Что случилось? Какую ошибку я допустил? Лет двадцать пять я не увлекался ни одним образцом женского пола. Я считал это пустой тратой времени, недостойной такого научного деятеля как я… Или я был бы недостоин увлечься кем-то, ведь я не поверил бы в это полностью: увлечение, - ну, хорошо! – любовь, ведь это лишено логики. Любовь (в частности, любовь мужчины к женщине и наоборот) – психическая болезнь, о лечении которой в научных трудах можно найти очень мало материала. Главное лекарство (или иммунитет) – сила воли. Но эта болезнь особенно пагубно влияет как раз на иммунитет больного – силу воли, что лишает его почти всякой надежды излечиться…
Я сумел найти логическое объяснение тому, почему я зациклился на Кристине (увлекся, влюбился – как угодно): в то время, когда она появилась передо мной, у меня был некий кризис из-за отсутствия новых идей. А тут появилась она, как внезапная новая мысль, простая и гениальная.

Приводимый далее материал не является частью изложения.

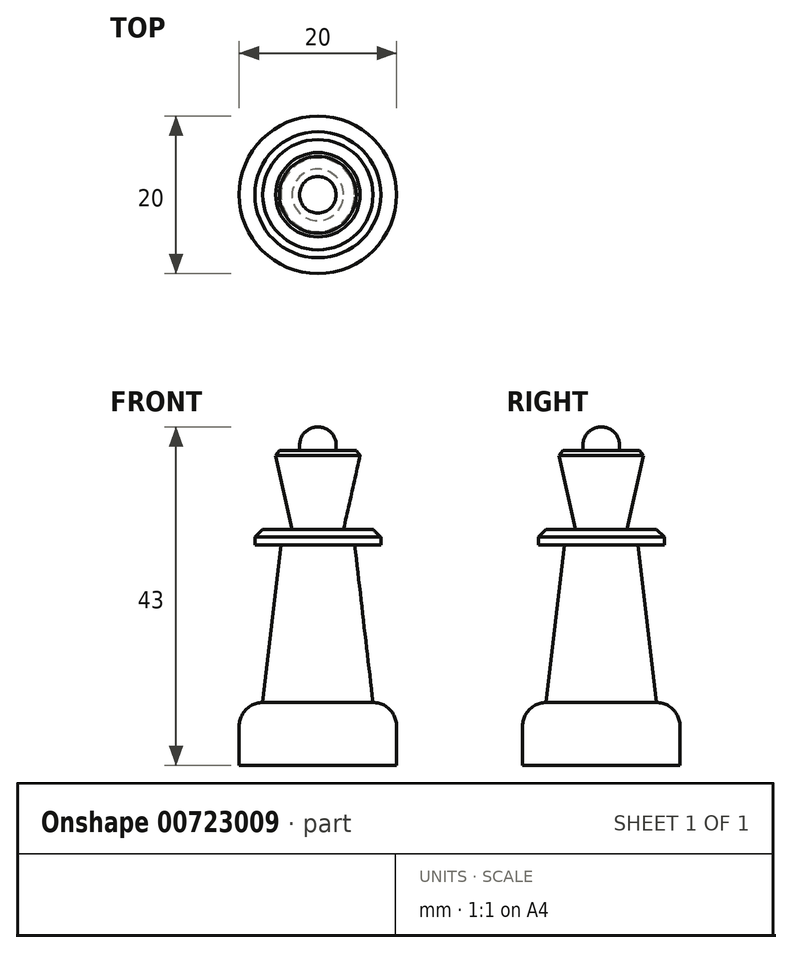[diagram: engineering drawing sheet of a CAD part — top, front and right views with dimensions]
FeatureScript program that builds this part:
annotation { "Feature Type Name" : "Feature", "Feature Type Description" : "" }
export const myFeature = defineFeature(function(context is Context, id is Id, definition is map)
    precondition{}
    {
        {
            var Q0;
            Q0=qCreatedBy(makeId("Top.planeOp"),FACE);
            var sketch = newSketch(context, id + "F0", { "sketchPlane" : qUnion([Q0])});
            skCircle(sketch, "E0", {"center": v(0, 0) * mm, "radius": 10 * mm});
            skSolve(sketch);
        }
        {
            var Q0;
            Q0=makeQuery(id+"F0.imprint","IMPRINT",FACE,{"disambiguationData":[TD([[makeQuery(id+"F0.imprint","IMPRINT",EDGE,{"derivedFrom":sQuery(id+"F0.wireOp",EDGE,"E0")}),1.0]])]});
            extrude(context, id + "F1", {"entities" : qUnion([Q0]), "depth" : 5 * mm, "offsetDistance" : 25 * mm});
        }
        {
            var Q0;
            Q0=makeQuery(id+"F1.opExtrude","CAP_FACE",FACE,{"disambiguationData":[OSD([sQuery(id+"F0.wireOp",EDGE,"E0")])],"isStart":false});
            extrude(context, id + "F2", {"entities" : qUnion([Q0]), "operationType" : NewBodyOperationType.ADD, "depth" : 3 * mm, "offsetDistance" : 25 * mm});
        }
        {
            var Q0;
            Q0=makeQuery(id+"F2.opExtrude","CAP_EDGE",EDGE,{"disambiguationData":[OSD([sQuery(id+"F0.wireOp",EDGE,"E0")])],"isStart":false});
            fillet(context, id + "F3", {"entities" : qUnion([Q0]), "radius" : 3 * mm, "tangentPropagation" : true, "allowEdgeOverflow" : false});
        }
        {
            var Q0;
            Q0=makeQuery(id+"F2.opExtrude","CAP_FACE",FACE,{"disambiguationData":[OSD([sQuery(id+"F0.wireOp",EDGE,"E0")])],"isStart":false});
            cPlane(context, id + "F4", {"entities" : qUnion([Q0]), "cplaneType" : CPlaneType.OFFSET, "offset" : 20 * mm, "width" : 150 * mm, "height" : 150 * mm});
        }
        {
            var Q0;
            Q0=qCreatedBy(id+"F4.planeOp",FACE);
            var sketch = newSketch(context, id + "F5", { "sketchPlane" : qUnion([Q0])});
            skPoint(sketch, "E1", {"position": v(0, 0) * mm});
            skCircle(sketch, "E2", {"center": v(0, 0) * mm, "radius": 4.68 * mm});
            skSolve(sketch);
        }
        {
            var Q1;
            Q1=makeQuery(id+"F2.opExtrude","CAP_FACE",FACE,{"disambiguationData":[OSD([sQuery(id+"F0.wireOp",EDGE,"E0")])],"isStart":false});
            var Q2;
            Q2=makeQuery(id+"F5.imprint","IMPRINT",FACE,{"disambiguationData":[TD([[makeQuery(id+"F5.imprint","IMPRINT",EDGE,{"derivedFrom":sQuery(id+"F5.wireOp",EDGE,"E2")}),1.0]])]});
            loft(context, id + "F6", {"operationType" : NewBodyOperationType.ADD, "sheetProfilesArray" : [{ "sheetProfileEntities" : qUnion([Q1]) }, { "sheetProfileEntities" : qUnion([Q2]) }]});
        }
        {
            var Q0;
            Q0=makeQuery(id+"F6.opLoft","CAP_FACE",FACE,{"disambiguationData":[OSD([makeQuery(id+"F5.imprint","IMPRINT",FACE,{"disambiguationData":[TD([[makeQuery(id+"F5.imprint","IMPRINT",EDGE,{"derivedFrom":sQuery(id+"F5.wireOp",EDGE,"E2")}),1.0]])]})])],"isStart":true});
            var sketch = newSketch(context, id + "F7", { "sketchPlane" : qUnion([Q0])});
            skCircle(sketch, "E3", {"center": v(0, 0) * mm, "radius": 8 * mm});
            skSolve(sketch);
        }
        {
            var Q0;
            Q0=makeQuery(id+"F7.imprint","IMPRINT",FACE,{"disambiguationData":[TD([[makeQuery(id+"F7.imprint","IMPRINT",EDGE,{"derivedFrom":sQuery(id+"F7.wireOp",EDGE,"E3")}),1.0]])]});
            var Q1;
            Q1=makeQuery(id+"F7.imprint","IMPRINT",FACE,{"disambiguationData":[TD([[makeQuery(id+"F7.imprint","IMPRINT",EDGE,{"derivedFrom":makeQuery(id+"F6.opLoft","MID_CAP_EDGE",EDGE,{"disambiguationData":[OSD([sQuery(id+"F5.wireOp",EDGE,"E2")])],"capPos":1.0})}),1.0]])]});
            extrude(context, id + "F8", {"entities" : qUnion([Q0, Q1]), "operationType" : NewBodyOperationType.ADD, "depth" : 2 * mm, "offsetDistance" : 25 * mm});
        }
        {
            var Q0;
            Q0=makeQuery(id+"F8.opExtrude","CAP_EDGE",EDGE,{"disambiguationData":[OSD([sQuery(id+"F7.wireOp",EDGE,"E3")])],"isStart":false});
            chamfer(context, id + "F9", {"entities" : qUnion([Q0]), "width" : 1 * mm, "tangentPropagation" : true});
        }
        {
            var Q0;
            Q0=makeQuery(id+"F8.opExtrude","CAP_FACE",FACE,{"disambiguationData":[OSD([sQuery(id+"F7.wireOp",EDGE,"E3")])],"isStart":false});
            var sketch = newSketch(context, id + "F10", { "sketchPlane" : qUnion([Q0])});
            skCircle(sketch, "E4", {"center": v(0, 0) * mm, "radius": 3.27 * mm});
            skSolve(sketch);
        }
        {
            var Q0;
            Q0=makeQuery(id+"F10.imprint","IMPRINT",FACE,{"disambiguationData":[TD([[makeQuery(id+"F10.imprint","IMPRINT",EDGE,{"derivedFrom":sQuery(id+"F10.wireOp",EDGE,"E4")}),1.0]])]});
            cPlane(context, id + "F11", {"entities" : qUnion([Q0]), "cplaneType" : CPlaneType.OFFSET, "offset" : 10 * mm, "width" : 150 * mm, "height" : 150 * mm});
        }
        {
            var Q0;
            Q0=qCreatedBy(id+"F11.planeOp",FACE);
            var sketch = newSketch(context, id + "F12", { "sketchPlane" : qUnion([Q0])});
            skCircle(sketch, "E5", {"center": v(0, 0) * mm, "radius": 5.5 * mm});
            skSolve(sketch);
        }
        {
            var Q1;
            Q1=makeQuery(id+"F10.imprint","IMPRINT",FACE,{"disambiguationData":[TD([[makeQuery(id+"F10.imprint","IMPRINT",EDGE,{"derivedFrom":sQuery(id+"F10.wireOp",EDGE,"E4")}),1.0]])]});
            var Q2;
            Q2=makeQuery(id+"F12.imprint","IMPRINT",FACE,{"disambiguationData":[TD([[makeQuery(id+"F12.imprint","IMPRINT",EDGE,{"derivedFrom":sQuery(id+"F12.wireOp",EDGE,"E5")}),1.0]])]});
            loft(context, id + "F13", {"operationType" : NewBodyOperationType.ADD, "sheetProfilesArray" : [{ "sheetProfileEntities" : qUnion([Q1]) }, { "sheetProfileEntities" : qUnion([Q2]) }]});
        }
        {
            var Q0;
            Q0=makeQuery(id+"F13.opLoft","MID_CAP_EDGE",EDGE,{"disambiguationData":[OSD([sQuery(id+"F12.wireOp",EDGE,"E5")])],"capPos":1.0});
            chamfer(context, id + "F14", {"entities" : qUnion([Q0]), "width" : 0.5 * mm, "tangentPropagation" : true});
        }
        {
            var Q0;
            Q0=makeQuery(id+"F13.opLoft","CAP_FACE",FACE,{"disambiguationData":[OSD([makeQuery(id+"F12.imprint","IMPRINT",FACE,{"disambiguationData":[TD([[makeQuery(id+"F12.imprint","IMPRINT",EDGE,{"derivedFrom":sQuery(id+"F12.wireOp",EDGE,"E5")}),1.0]])]})])],"isStart":true});
            var sketch = newSketch(context, id + "F15", { "sketchPlane" : qUnion([Q0])});
            skCircle(sketch, "E6", {"center": v(0, 0) * mm, "radius": 2.32 * mm});
            skSolve(sketch);
        }
        {
            var Q0;
            Q0=makeQuery(id+"F15.imprint","IMPRINT",FACE,{"disambiguationData":[TD([[makeQuery(id+"F15.imprint","IMPRINT",EDGE,{"derivedFrom":sQuery(id+"F15.wireOp",EDGE,"E6")}),1.0]])]});
            extrude(context, id + "F16", {"entities" : qUnion([Q0]), "operationType" : NewBodyOperationType.ADD, "depth" : 3 * mm, "offsetDistance" : 25 * mm});
        }
        {
            var Q0;
            Q0=makeQuery(id+"F16.opExtrude","CAP_FACE",FACE,{"disambiguationData":[OSD([sQuery(id+"F15.wireOp",EDGE,"E6")])],"isStart":false});
            fillet(context, id + "F17", {"entities" : qUnion([Q0]), "radius" : 2.3 * mm, "tangentPropagation" : true, "allowEdgeOverflow" : false});
        }
    });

Порой такой мысли приходится ждать долгие годы, следуя по кругу, где-то поблизости, просчитывая всевозможные варианты. Так возникали блестящие идеи многих изобретений… Но я-то совсем не этого ждал… Однако, не буду драматизировать, оставив это занятие для сентиментальных истеричек.
Новое число того же месяца
Кристина угадывает ход моих мыслей. Самое плохое – то, что она поняла, какими законами я руководствуюсь. Она заранее подготавливает материал, о котором я собираюсь говорить на лекции, чтобы вслух дополнять мои реплики. Я даже пытался выбирать темы не в том порядке, в каком они изложены в учебниках, конечно, так, чтобы все-таки сохранялся логическая последовательность. Но Кристина словно была на шаг впереди меня со своим невозможным умом...
Она никогда не нуждалась в чьей-либо помощи. Когда в начале осени шел дождь, у нее всегда был с собой зонтик, когда выпал снег, у нее на ногах были сапожки с ребристой подошвой, чтобы не поскользнуться… Однажды, выйдя из университета почти одновременно с ней (то есть, я шел за ней намеренно), я увидел, что она как будто подвернула ногу, спускаясь по ступеням крыльца… Как же я был смешен в тот момент, когда бросился ей на помощь, а оказалось, что она всего лишь уронила перчатку и нагнулась, чтобы ее поднять… Кристина надеется всегда только на свои силы. Кого-то провожают в университет, встречают после лекции, поддерживают под руку, спускаясь по лестнице, подсказывают на контрольной работе… А она держится обособлено от всех, сама может справиться с любой ситуацией.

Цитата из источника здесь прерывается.